Carlos Colbert's family said his only chance at justice vanished when the witnesses changed their stories. Why did that happen? Bullard told 60 Minutes II something that he had never told anyone. During the critical pretrial hearing, he said, there was pressure on witnesses to forget what they saw. When he came to the courthouse to testify, he was approached by a friend of the defendats.
"One of the witnesses says, 'Hey, don't say anything to hurt our buddies,'word for word," Bullard recalled. "So then when I hear about how people are changing their stories...and the prosecutions all upset."
"They had to drop down almost 15, 30 years, maybe life sentences for these guys because they didn't have enough evidence. People were backing out," Bullard added. "That kind of made me think, these guys are cowards."
Deputy District Attorney Jimenez told 60 Minutes II that another witness said his brother was approached at school and warned that his family should not get involved.
"Undoubtedly, some witnesses were probably intimidated," said Jimenez. "I wish we would have had more evidence but we didnt.
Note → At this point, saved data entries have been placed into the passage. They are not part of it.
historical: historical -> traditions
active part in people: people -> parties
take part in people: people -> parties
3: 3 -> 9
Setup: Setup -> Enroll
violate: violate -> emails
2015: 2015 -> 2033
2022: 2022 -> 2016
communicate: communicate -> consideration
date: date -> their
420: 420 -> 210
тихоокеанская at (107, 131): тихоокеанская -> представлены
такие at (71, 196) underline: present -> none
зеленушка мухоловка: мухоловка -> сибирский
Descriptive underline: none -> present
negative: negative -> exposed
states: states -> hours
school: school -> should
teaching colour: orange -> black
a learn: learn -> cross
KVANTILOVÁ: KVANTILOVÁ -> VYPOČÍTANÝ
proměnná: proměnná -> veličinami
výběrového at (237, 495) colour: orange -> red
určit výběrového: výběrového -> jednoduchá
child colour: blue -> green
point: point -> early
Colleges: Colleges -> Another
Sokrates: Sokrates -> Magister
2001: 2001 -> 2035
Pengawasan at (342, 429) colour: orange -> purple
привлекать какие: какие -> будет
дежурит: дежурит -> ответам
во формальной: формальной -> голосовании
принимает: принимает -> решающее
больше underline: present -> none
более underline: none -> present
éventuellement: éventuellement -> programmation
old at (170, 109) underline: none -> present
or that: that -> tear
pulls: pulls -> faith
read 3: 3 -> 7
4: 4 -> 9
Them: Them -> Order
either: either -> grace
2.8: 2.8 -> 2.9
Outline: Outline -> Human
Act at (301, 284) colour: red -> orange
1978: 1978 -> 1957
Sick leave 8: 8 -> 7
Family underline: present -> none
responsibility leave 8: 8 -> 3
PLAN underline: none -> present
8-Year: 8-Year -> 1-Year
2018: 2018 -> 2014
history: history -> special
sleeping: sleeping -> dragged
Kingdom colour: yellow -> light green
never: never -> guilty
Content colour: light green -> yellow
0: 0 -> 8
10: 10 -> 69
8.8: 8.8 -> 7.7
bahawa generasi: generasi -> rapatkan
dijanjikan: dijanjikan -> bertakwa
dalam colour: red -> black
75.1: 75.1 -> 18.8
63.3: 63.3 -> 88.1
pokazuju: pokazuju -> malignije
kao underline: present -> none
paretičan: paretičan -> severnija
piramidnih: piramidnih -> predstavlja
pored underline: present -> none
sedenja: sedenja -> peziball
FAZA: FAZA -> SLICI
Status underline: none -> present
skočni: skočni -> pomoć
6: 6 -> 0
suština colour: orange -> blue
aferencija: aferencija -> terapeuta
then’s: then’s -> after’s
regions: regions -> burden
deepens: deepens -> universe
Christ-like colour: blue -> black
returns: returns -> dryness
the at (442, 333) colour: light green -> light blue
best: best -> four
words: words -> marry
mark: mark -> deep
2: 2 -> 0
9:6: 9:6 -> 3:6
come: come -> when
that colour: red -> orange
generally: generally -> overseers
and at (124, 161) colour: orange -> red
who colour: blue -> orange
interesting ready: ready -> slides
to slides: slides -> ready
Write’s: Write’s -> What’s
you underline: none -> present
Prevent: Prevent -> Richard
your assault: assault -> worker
We were dealt a card, and we made the best of what we had."
"It's like a betrayal of everything, everything you believe in concerning your country," Maria Colbert said. "The laws of the land, that you can hit someone, paralyze them to that degree, and walk away with less than a years time; it's something I cannot comprehend."
But Carlos Colbert insisted that he does not hate his alleged assailants. "Hate can kill you. It can eat you up inside," said Carlos Colbert. "You got me in a wheelchair but you're not going to let my spirits go down every day because I'm thinking about hating you."
Last month a judge ordered Jessie Lawson to pay Carlos Colbert $9 million though it doesn't seem Lawson will ever have the money to pay.
The other defendants, however, have agreed to pay settlements that add up to a little more than $1 million.
That money will go toward Carlos Colbert's medical bills.
His rehabilitation continues though there is nor expectation he will walk again.